Iraq speaker hails ties with Kurds, but will US troops remain in Iraq?

The Speaker of the Iraqi parliament, Mohammed al-Halbousi, highly praised Baghdad’s relations with the Kurdistan Region as he spoke at the US Institute of Peace in Washington (USIP) on Friday...

WASHINGTON DC (Kurdistan24) – The Speaker of the Iraqi parliament, Mohammed al-Halbousi, highly praised Baghdad’s relations with the Kurdistan Region as he spoke at the US Institute of Peace in Washington (USIP) on Friday at the end of a week-long visit to Washington.

“The relationship between Baghdad and Kurdistan is much, much better than it was before,” Halbousi said, as he explained that it had been the “intention” of Iraq’s new government to reach an understanding with the Iraqi Kurdistan Region,” while the same was reciprocally true for the Kurdish attitude toward Baghdad.

“Since 2014, every year we had problems with the federal budget,” Halbousi noted. That year, the Islamic State seized one-third of Iraq and Prime Minister Nuri al-Maliki was obliged by the US to step down in favor of Haider al-Abadi.

“But this year,” the budget situation is “much, much better,” he continued. Baghdad made compromises with Erbil, and Erbil made compromises with Baghdad, and the 2019 budget is already law.

The Kurdish leadership has long considered Prime Minister Adil Abdul Mahdi a friendly figure. When Masoud Barzani, head of the Kurdistan Democratic Party and former President of the Kurdistan Region, visited Baghdad last November, Abdul Mahdi hailed him as “an old fighter known by the mountains of Kurdistan” and “a leader in Iraq’s conversion and transformation into a democracy after the fall of the dictatorship.”

That stands in sharp contrast to Kurdish relations with Abdul Mahdi’s predecessor. Indeed, last week Abadi gave an interview to Iraqi television, in which he blamed Iran for his loss in the 2018 elections, while criticizing the Kurds, charging they were the ones who, through their “extremism,” had precipitated his attack on Kirkuk and other disputed territories (which he conducted in coordination with Iran!)

Barzani retorted with a statement, “The purpose of those comments are personal and meant to destroy the positive environment that has evolved between the Kurdistan Region and Baghdad.”

He also reminded Abadi—who never won an election for the position of prime minister—of the Kurds’ role in fighting the Islamic State.

“If it were not for the Peshmerga, a person like [Abadi] would never have been able to visit Mosul to steal the success over Da’esh [ISIS] and use it to promote himself,” Barzani’s statement continued.

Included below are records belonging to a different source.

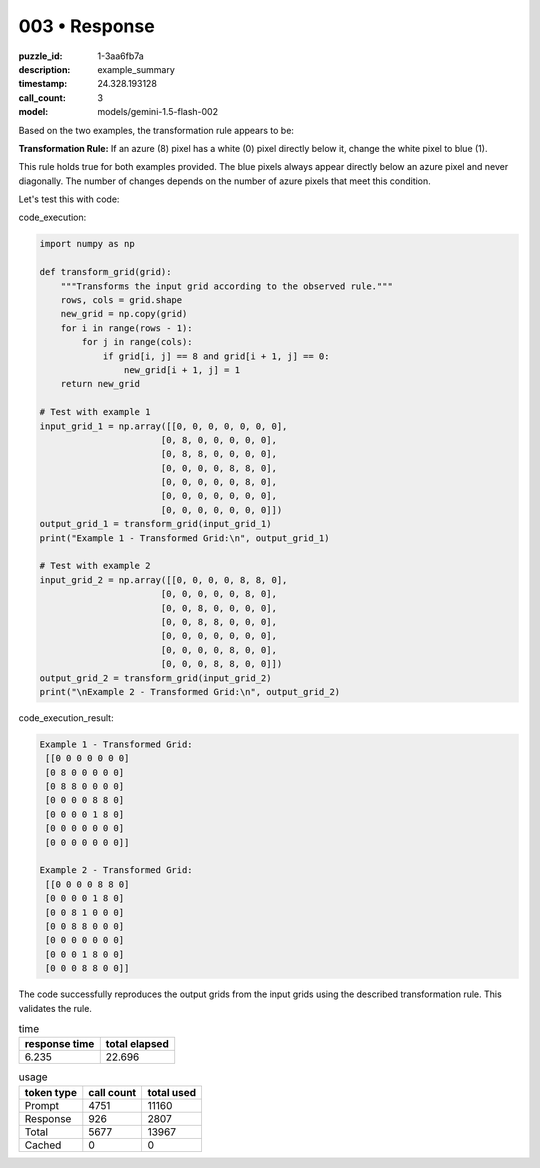 003 • Response
==============

:puzzle_id: 1-3aa6fb7a
:description: example_summary
:timestamp: 24.328.193128
:call_count: 3

:model: models/gemini-1.5-flash-002






Based on the two examples, the transformation rule appears to be:

**Transformation Rule:**  If an azure (8) pixel has a white (0) pixel directly below it, change the white pixel to blue (1).

This rule holds true for both examples provided.  The blue pixels always appear directly below an azure pixel and never diagonally.  The number of changes depends on the number of azure pixels that meet this condition.

Let's test this with code:

code_execution:

.. code-block:: python

   import numpy as np

   def transform_grid(grid):
       """Transforms the input grid according to the observed rule."""
       rows, cols = grid.shape
       new_grid = np.copy(grid)
       for i in range(rows - 1):
           for j in range(cols):
               if grid[i, j] == 8 and grid[i + 1, j] == 0:
                   new_grid[i + 1, j] = 1
       return new_grid

   # Test with example 1
   input_grid_1 = np.array([[0, 0, 0, 0, 0, 0, 0],
                          [0, 8, 0, 0, 0, 0, 0],
                          [0, 8, 8, 0, 0, 0, 0],
                          [0, 0, 0, 0, 8, 8, 0],
                          [0, 0, 0, 0, 0, 8, 0],
                          [0, 0, 0, 0, 0, 0, 0],
                          [0, 0, 0, 0, 0, 0, 0]])
   output_grid_1 = transform_grid(input_grid_1)
   print("Example 1 - Transformed Grid:\n", output_grid_1)

   # Test with example 2
   input_grid_2 = np.array([[0, 0, 0, 0, 8, 8, 0],
                          [0, 0, 0, 0, 0, 8, 0],
                          [0, 0, 8, 0, 0, 0, 0],
                          [0, 0, 8, 8, 0, 0, 0],
                          [0, 0, 0, 0, 0, 0, 0],
                          [0, 0, 0, 0, 8, 0, 0],
                          [0, 0, 0, 8, 8, 0, 0]])
   output_grid_2 = transform_grid(input_grid_2)
   print("\nExample 2 - Transformed Grid:\n", output_grid_2)

code_execution_result:

.. code-block::

   Example 1 - Transformed Grid:
    [[0 0 0 0 0 0 0]
    [0 8 0 0 0 0 0]
    [0 8 8 0 0 0 0]
    [0 0 0 0 8 8 0]
    [0 0 0 0 1 8 0]
    [0 0 0 0 0 0 0]
    [0 0 0 0 0 0 0]]

   Example 2 - Transformed Grid:
    [[0 0 0 0 8 8 0]
    [0 0 0 0 1 8 0]
    [0 0 8 1 0 0 0]
    [0 0 8 8 0 0 0]
    [0 0 0 0 0 0 0]
    [0 0 0 1 8 0 0]
    [0 0 0 8 8 0 0]]

The code successfully reproduces the output grids from the input grids using the described transformation rule.  This validates the rule.






.. list-table:: time
   :header-rows: 1

   * - response time
     - total elapsed
   * - 6.235 
     - 22.696 



.. list-table:: usage
   :header-rows: 1

   * - token type
     - call count
     - total used

   * - Prompt 
     - 4751 
     - 11160 

   * - Response 
     - 926 
     - 2807 

   * - Total 
     - 5677 
     - 13967 

   * - Cached 
     - 0 
     - 0 



.. seealso::

   - :doc:`003-history`
   - :doc:`003-response`
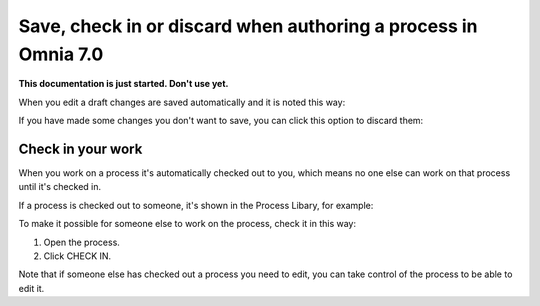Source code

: Save, check in or discard when authoring a process in Omnia 7.0
==================================================================

**This documentation is just started. Don't use yet.**

When you edit a draft changes are saved automatically and it is noted this way:

.. image:: pm-saved-data-new.png

If you have made some changes you don't want to save, you can click this option to discard them:

.. image:: pm-discard-new.png

Check in your work
--------------------
When you work on a process it's automatically checked out to you, which means no one else can work on that process until it's checked in.

If a process is checked out to someone, it's shown in the Process Libary, for example:

.. image:: pm-check-in-list-new.png

To make it possible for someone else to work on the process, check it in this way:

1. Open the process.
2. Click CHECK IN.

.. image:: pm-check-in-new.png

Note that if someone else has checked out a process you need to edit, you can take control of the process to be able to edit it. 

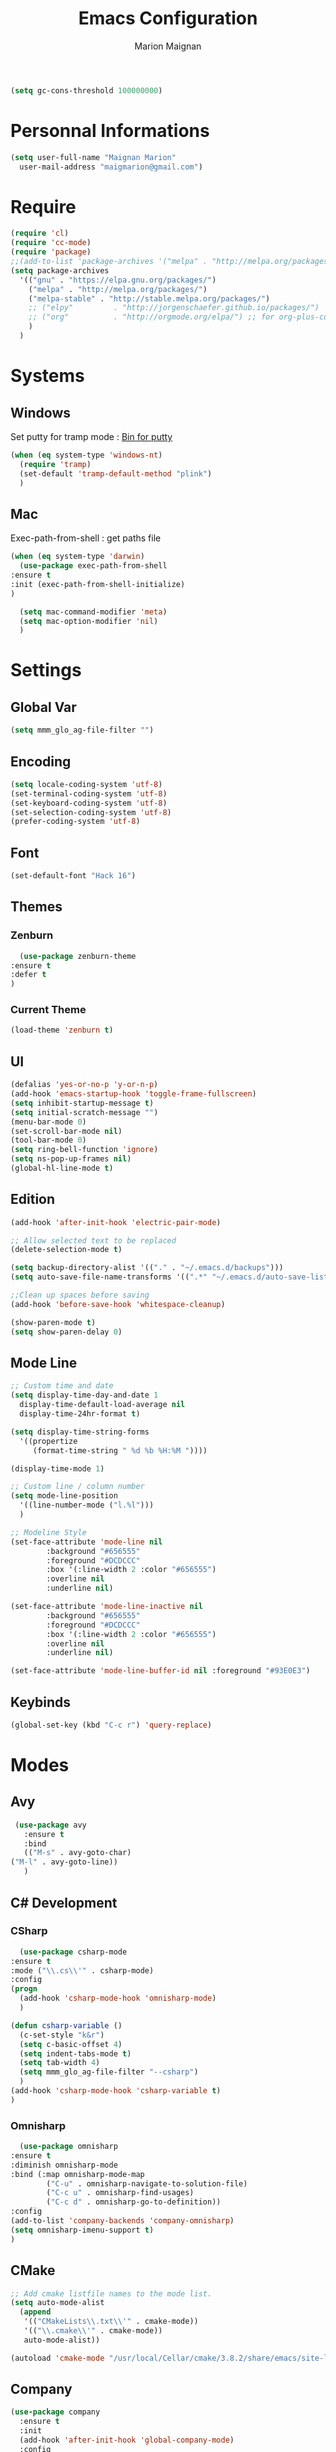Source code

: #+TITLE: Emacs Configuration
#+AUTHOR: Marion Maignan

#+BEGIN_SRC emacs-lisp
  (setq gc-cons-threshold 100000000)
#+END_SRC

* Personnal Informations
  #+BEGIN_SRC emacs-lisp
    (setq user-full-name "Maignan Marion"
	  user-mail-address "maigmarion@gmail.com")
  #+END_SRC
* Require
  #+BEGIN_SRC emacs-lisp
    (require 'cl)
    (require 'cc-mode)
    (require 'package)
    ;;(add-to-list 'package-archives '("melpa" . "http://melpa.org/packages/"))
    (setq package-archives
	  '(("gnu" . "https://elpa.gnu.org/packages/")
	    ("melpa" . "http://melpa.org/packages/")
	    ("melpa-stable" . "http://stable.melpa.org/packages/")
	    ;; ("elpy"		   . "http://jorgenschaefer.github.io/packages/")
	    ;; ("org"		   . "http://orgmode.org/elpa/") ;; for org-plus-contrib
	    )
	  )
  #+END_SRC
* Systems
** Windows
   Set putty for tramp mode : [[http://www.chiark.greenend.org.uk/~sgtatham/putty/download.html][Bin for putty]]
   #+BEGIN_SRC emacs-lisp
     (when (eq system-type 'windows-nt)
       (require 'tramp)
       (set-default 'tramp-default-method "plink")
       )
   #+END_SRC
** Mac
   Exec-path-from-shell : get paths file
   #+BEGIN_SRC emacs-lisp
     (when (eq system-type 'darwin)
       (use-package exec-path-from-shell
	 :ensure t
	 :init (exec-path-from-shell-initialize)
	 )

       (setq mac-command-modifier 'meta)
       (setq mac-option-modifier 'nil)
       )
   #+END_SRC
* Settings
** Global Var
   #+BEGIN_SRC emacs-lisp
     (setq mmm_glo_ag-file-filter "")
   #+END_SRC
** Encoding
   #+BEGIN_SRC emacs-lisp
     (setq locale-coding-system 'utf-8)
     (set-terminal-coding-system 'utf-8)
     (set-keyboard-coding-system 'utf-8)
     (set-selection-coding-system 'utf-8)
     (prefer-coding-system 'utf-8)
   #+END_SRC
** Font
   #+BEGIN_SRC emacs-lisp
     (set-default-font "Hack 16")
   #+END_SRC
** Themes
*** Zenburn
    #+BEGIN_SRC emacs-lisp
      (use-package zenburn-theme
	:ensure t
	:defer t
	)
    #+END_SRC
*** Current Theme
    #+BEGIN_SRC emacs-lisp
      (load-theme 'zenburn t)
    #+END_SRC
** UI
   #+BEGIN_SRC emacs-lisp
     (defalias 'yes-or-no-p 'y-or-n-p)
     (add-hook 'emacs-startup-hook 'toggle-frame-fullscreen)
     (setq inhibit-startup-message t)
     (setq initial-scratch-message "")
     (menu-bar-mode 0)
     (set-scroll-bar-mode nil)
     (tool-bar-mode 0)
     (setq ring-bell-function 'ignore)
     (setq ns-pop-up-frames nil)
     (global-hl-line-mode t)
   #+END_SRC
** Edition
   #+BEGIN_SRC emacs-lisp
     (add-hook 'after-init-hook 'electric-pair-mode)

     ;; Allow selected text to be replaced
     (delete-selection-mode t)

     (setq backup-directory-alist '(("." . "~/.emacs.d/backups")))
     (setq auto-save-file-name-transforms '((".*" "~/.emacs.d/auto-save-list" t)))

     ;;Clean up spaces before saving
     (add-hook 'before-save-hook 'whitespace-cleanup)

     (show-paren-mode t)
     (setq show-paren-delay 0)
   #+END_SRC
** Mode Line
   #+BEGIN_SRC emacs-lisp
     ;; Custom time and date
     (setq display-time-day-and-date 1
	   display-time-default-load-average nil
	   display-time-24hr-format t)

     (setq display-time-string-forms
	   '((propertize
	      (format-time-string " %d %b %H:%M "))))

     (display-time-mode 1)

     ;; Custom line / column number
     (setq mode-line-position
	   '((line-number-mode ("l.%l")))
	   )

     ;; Modeline Style
     (set-face-attribute 'mode-line nil
			 :background "#656555"
			 :foreground "#DCDCCC"
			 :box '(:line-width 2 :color "#656555")
			 :overline nil
			 :underline nil)

     (set-face-attribute 'mode-line-inactive nil
			 :background "#656555"
			 :foreground "#DCDCCC"
			 :box '(:line-width 2 :color "#656555")
			 :overline nil
			 :underline nil)

     (set-face-attribute 'mode-line-buffer-id nil :foreground "#93E0E3")
  #+END_SRC
** Keybinds
   #+BEGIN_SRC emacs-lisp
     (global-set-key (kbd "C-c r") 'query-replace)
   #+END_SRC
* Modes
** Avy
    #+BEGIN_SRC emacs-lisp
     (use-package avy
       :ensure t
       :bind
       (("M-s" . avy-goto-char)
	("M-l" . avy-goto-line))
       )
   #+END_SRC
** C# Development
*** CSharp
    #+BEGIN_SRC emacs-lisp
      (use-package csharp-mode
	:ensure t
	:mode ("\\.cs\\'" . csharp-mode)
	:config
	(progn
	  (add-hook 'csharp-mode-hook 'omnisharp-mode)
	  )

	(defun csharp-variable ()
	  (c-set-style "k&r")
	  (setq c-basic-offset 4)
	  (setq indent-tabs-mode t)
	  (setq tab-width 4)
	  (setq mmm_glo_ag-file-filter "--csharp")
	  )
	(add-hook 'csharp-mode-hook 'csharp-variable t)
	)
    #+END_SRC
*** Omnisharp
    #+BEGIN_SRC emacs-lisp
      (use-package omnisharp
	:ensure t
	:diminish omnisharp-mode
	:bind (:map omnisharp-mode-map
		    ("C-u" . omnisharp-navigate-to-solution-file)
		    ("C-c u" . omnisharp-find-usages)
		    ("C-c d" . omnisharp-go-to-definition))
	:config
	(add-to-list 'company-backends 'company-omnisharp)
	(setq omnisharp-imenu-support t)
	)
    #+END_SRC
** CMake
    #+BEGIN_SRC emacs-lisp
     ;; Add cmake listfile names to the mode list.
     (setq auto-mode-alist
	   (append
	    '(("CMakeLists\\.txt\\'" . cmake-mode))
	    '(("\\.cmake\\'" . cmake-mode))
	    auto-mode-alist))

     (autoload 'cmake-mode "/usr/local/Cellar/cmake/3.8.2/share/emacs/site-lisp/cmake/cmake-mode.el" t)
   #+END_SRC
** Company
   #+BEGIN_SRC emacs-lisp
     (use-package company
       :ensure t
       :init
       (add-hook 'after-init-hook 'global-company-mode)
       :config
       (setq company-idle-delay 0.3
	     company-minimum-prefix-length 2)
       )
   #+END_SRC
** Dsvn
   #+BEGIN_SRC emacs-lisp
     (use-package dsvn
       :ensure t
       :bind ("C-c s" . svn-status)
       )
   #+END_SRC
** Ediff
   #+BEGIN_SRC emacs-lisp
     (use-package ediff
       :defer t
       :config
       (setq ediff-window-setup-function 'ediff-setup-windows-plain)
       )
   #+END_SRC
** Emmet
   #+BEGIN_SRC emacs-lisp
     (use-package emmet-mode
       :ensure t
       :defer t
       :init
       (add-hook 'web-mode-hook 'emmet-mode)
       )
   #+END_SRC
** Flycheck
   #+BEGIN_SRC emacs-lisp
     (use-package flycheck
       :ensure t
       :diminish flycheck-mode
       :init
       (global-flycheck-mode t)
       )
   #+END_SRC
** Google this
   #+BEGIN_SRC emacs-lisp
     (use-package google-this
       :ensure t
       :diminish google-this-mode
       :bind ("C-c w" . google-this-search)
       :init
       (google-this-mode t)
       )
   #+END_SRC
** Ivy / Swipper / Counsel / Smex
   #+BEGIN_SRC emacs-lisp
     (use-package ivy
       :ensure t
       :diminish ivy-mode
       :bind
       (("C-x b" . ivy-switch-buffer))
       :init
       (ivy-mode 1)
       :config
       (setq ivy-use-virtual-buffers t)
       (setq ivy-display-style 'fancy)
       )

     (use-package counsel
       :ensure t
       :bind
       (("C-c y" . counsel-yank-pop)
	("C-c i" . counsel-imenu)
	("M-x" . counsel-M-x)
	("C-x r l" . counsel-bookmark)
	("C-c f f" . counsel-git)
	("C-c f w" . mmm/counsel-ag-project-at-point))
       :config
       (defun mmm/counsel-ag-project-at-point ()
	 "use counsel ag to search for the word at point in the project"
	 (interactive)
	 (counsel-ag () (vc-root-dir) mmm_glo_ag-file-filter))
       )

     (use-package swiper
       :ensure t
       :bind
       ("C-s" . swiper)
       )

     (use-package smex
       :ensure t
       )

     (use-package avy-zap
       :ensure t
       :bind
       (("M-z" . avy-zap-to-char-dwim))
       )
   #+END_SRC
** Json
   #+BEGIN_SRC emacs-lisp
     (use-package json-reformat
       :ensure t
       :defer t
       )

     (use-package json-mode
       :ensure t
       :defer t
       :config

       (defun json-style ()
	 (setq indent-tabs-mode nil)
	 (setq tab-width 2)
	 (setq standard-indent 2)
	 (setq js-indent-level 2)
	 )
       (add-hook 'json-mode-hook 'json-style t)
       )
   #+END_SRC
** Less Mode
   [[https://github.com/purcell/less-css-mode][Less Mode Git]]
   #+BEGIN_SRC emacs-lisp
     (use-package less-css-mode
       :ensure t
       :defer t
       )
   #+END_SRC
** Magit
   #+BEGIN_SRC emacs-lisp
     (use-package magit
       :ensure t
       :bind ("C-c g" . magit-status)
       :config
       (setenv "GIT_ASKPASS" "git-gui--askpass")
       )
   #+END_SRC
** Move Text
   #+BEGIN_SRC emacs-lisp
     (use-package move-text
       :ensure t
       :init
       (bind-key "M-p" 'move-text-up)
       (bind-key "M-n" 'move-text-down)
       )
   #+END_SRC
** OrgMode
   #+BEGIN_SRC emacs-lisp
     (setq todo-file-path "c:/Users/OpenMind2/Google \Drive/GTD/inbox.org")
     (setq project-file-path "c:/Users/OpenMind2/Google \Drive/GTD/projects.org")
     (global-set-key (kbd "C-c c") 'org-capture)
     (global-set-key (kbd "C-c a") 'org-agenda)

     (setq org-todo-keywords '((sequence "TODO(t)" "ONGOING(o)" "WAITING(w)" "|" "DONE(d)" "CANCELLED(c)")))
     (setq org-todo-keyword-faces
	   (quote (("TODO" :foreground "#cc9393" :weight bold)
		   ("ONGOING" :foreground "#9fafaf" :weight bold)
		   ("WAITING" :foreground "#ffcfaf" :weight bold)
		   ("DONE" :foreground "#709080" :weight bold)
		   ("CANCELLED" :foreground "#709080" :weight bold)
		   )))

     (setq org-agenda-files '("c:/Users/OpenMind2/Google \Drive/GTD/inbox.org"
			      "c:/Users/OpenMind2/Google \Drive/GTD/projects.org"))
     (setq org-agenda-dim-blocked-tasks nil)
     (setq org-agenda-compact-blocks t)

     (setq org-agenda-custom-commands
	   '(
	     ("a" "Backlog" ((agenda) (tags-todo "BACKLOG"
						 ((org-agenda-overriding-header "BACKLOG"))
						 )))
	     )
	   )

     (setq org-refile-targets '((project-file-path :maxlevel . 3)))
     (setq org-refile-allow-creating-parent-nodes 'confirm)

     (setq org-capture-templates '(
				   ("b" "Backlog" entry
				    (file+headline todo-file-path "Backlog")
				    "* TODO %i%?")
				   ("l" "List" plain
				    (file+headline todo-file-path "Backlog")
				    "* %i%?")
				   ("e" "Element" plain
				    (file+headline todo-file-path "Backlog")
				    "* %i%?")
				   ))

   #+END_SRC
** Pivotal Tracker
   #+BEGIN_SRC emacs-lisp
     (use-package pivotal-tracker
       :ensure t
       :defer t
       :config
       (setq pivotal-api-token "")
       )
   #+END_SRC
** PlantUML
   #+BEGIN_SRC emacs-lisp
     (use-package plantuml-mode
       :ensure t
       :defer t
       :config
       (setq plantuml-output-type "png")
       )
   #+END_SRC
** Python Development
*** Elpy
    #+BEGIN_SRC emacs-lisp
      (use-package elpy
	:ensure t
	:defer t
	:init (elpy-enable)
	)
    #+END_SRC
*** Company-Jedi
	#+BEGIN_SRC emacs-lisp
	  ;; (use-package python
	  ;;   :defer t
	  ;;   :config
	  ;;   (add-to-list 'company-backends 'company-jedi)
	  ;;   )
	#+END_SRC
** Rainbow Mode
   [[https://julien.danjou.info/projects/emacs-packages#rainbow-mode][Rainbow Mode Website]]
   #+BEGIN_SRC emacs-lisp
     (use-package rainbow-mode
       :ensure t
       :diminish rainbow-mode
       :init (rainbow-mode 1)
       )
   #+END_SRC
** Rest Client
   #+BEGIN_SRC emacs-lisp
     (use-package restclient
       :ensure t
       :defer t
       )
   #+END_SRC
** Shader Mode
   #+BEGIN_SRC emacs-lisp
     (use-package shader-mode
       :ensure t
       :defer t
       )
   #+END_SRC
** Try
   #+BEGIN_SRC emacs-lisp
     (use-package try
       :ensure t)
   #+END_SRC
** Undo Tree
   #+BEGIN_SRC emacs-lisp
     (use-package undo-tree
       :ensure t
       :diminish undo-tree-mode
       :defer t
       :init (global-undo-tree-mode)
       )
   #+END_SRC
** Web Mode
   #+BEGIN_SRC emacs-lisp
     (use-package web-mode
       :ensure t
       :mode ("\\.js\\'" . web-mode)
       :config
       (setq web-mode-content-types
	     '(("jsx" . "\\.js[x]?\\'"))
	     )
       )
   #+END_SRC
** Wgrep
   #+BEGIN_SRC emacs-lisp
     (use-package wgrep
       :ensure t)
   #+END_SRC
** Whitespace Mode
   #+BEGIN_SRC emacs-lisp
     ;; (use-package whitespace
     ;;   :diminish whitespace-mode
     ;;   :init ()
     ;;   (add-hook 'prog-mode-hook 'whitespace-mode)
     ;;   :config
     ;;   ;; (setq whitespace-style '(tabs tab-mark trailing))
     ;;   (setq whitespace-style '(tabs tab-mark))
     ;;   (setq
     ;;    whitespace-display-mappings
     ;;    '(
     ;;      (tab-mark 9 [8728 9] [92 9])
     ;;      ))
     ;;   )
   #+END_SRC
** Xcode / Switf
   Only called when the environment is a Mac OS
   [[https://github.com/swift-emacs/swift-mode][Swift Git Repository]]
   Check this link to have a LSP server setup: [[https://github.com/emacs-lsp/lsp-sourcekit][Swift LSP]] (using lsp-mode as well)
   #+BEGIN_SRC emacs-lisp
     (when (eq system-type 'darwin)
       (use-package swift-mode
	 :ensure t)

       (use-package lsp-mode
	 :ensure t
	 :init (add-hook 'swift-mode 'lsp-mode))

       (use-package lsp-sourcekit
	 :ensure t
	 :after lsp-mode
	 :config
	 (setenv "SOURCEKIT_TOOLCHAIN_PATH" "/Library/Developer/Toolchains/swift-latest.xctoolchain")
	 (setq lsp-sourcekit-executable (expand-file-name "~/Documents/Programming/Utils/sourcekit-lsp/.build/debug/sourcekit-lsp")))
       )


   #+END_SRC
** Yasnippet
   #+BEGIN_SRC emacs-lisp
     (use-package yasnippet
       :ensure t
       :diminish yas-minor-mode
       :init (add-hook 'prog-mode-hook #'yas-minor-mode)
       :config

       (use-package yasnippet-snippets
	 :ensure t)

       (yas-reload-all)
       )
   #+END_SRC
* Custom function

Indeed, Halbousi revealed yet one more negative consequence of Abadi’s October 2017 attack on Kirkuk and the disputed areas. They are now under Iraqi control, but they have had no reconstruction aid from Baghdad.

“These people are suffering,” Halbousi said, “because they have not received anything.” It is in those areas, that the resurgence of the Islamic State has been most pronounced.

Article 140 of Iraq’s 2005 constitution called for determining the status of the disputed territories through a plebiscite to be held by 2007. However, twelve years later, no vote has been held.

Asked about the implementation of Article 140, Halbousi replied that it was first necessary for the next Kurdistan Regional Government to be determined. Then, “hopefully, before 2020,” both sides will deal with the issue. He also noted that according to the constitution, the Iraqi parliament needs to create a committee for that purpose.

Halbousi, the first senior Iraqi official to visit Washington since Iraq’s elections last year, met a number of senior US officials: Vice President Mike Pence, Secretary of State Mike Pompeo, Acting Secretary of Defense Patrick Shanahan, and Halbousi’s US counterpart, House Speaker, Nancy Pelosi.

The biggest concern for Washington in Iraq now is the possibility that the parliament will demand that US forces leave, as a knowledgeable Washington source advised Kurdistan 24. That topic must have figured prominently in Halbousi’s official talks, but it scarcely appears in the official US summaries of those discussions.

Nor did it arise in Halbousi’s presentation on Friday. Written questions were solicited from the audience and posed to Halbousi by the USIP President, who moderated the discussion. At least two people asked about the prospects of such a parliamentary vote to force the departure of US troops, but that question “never made it through the filter,” this source noted.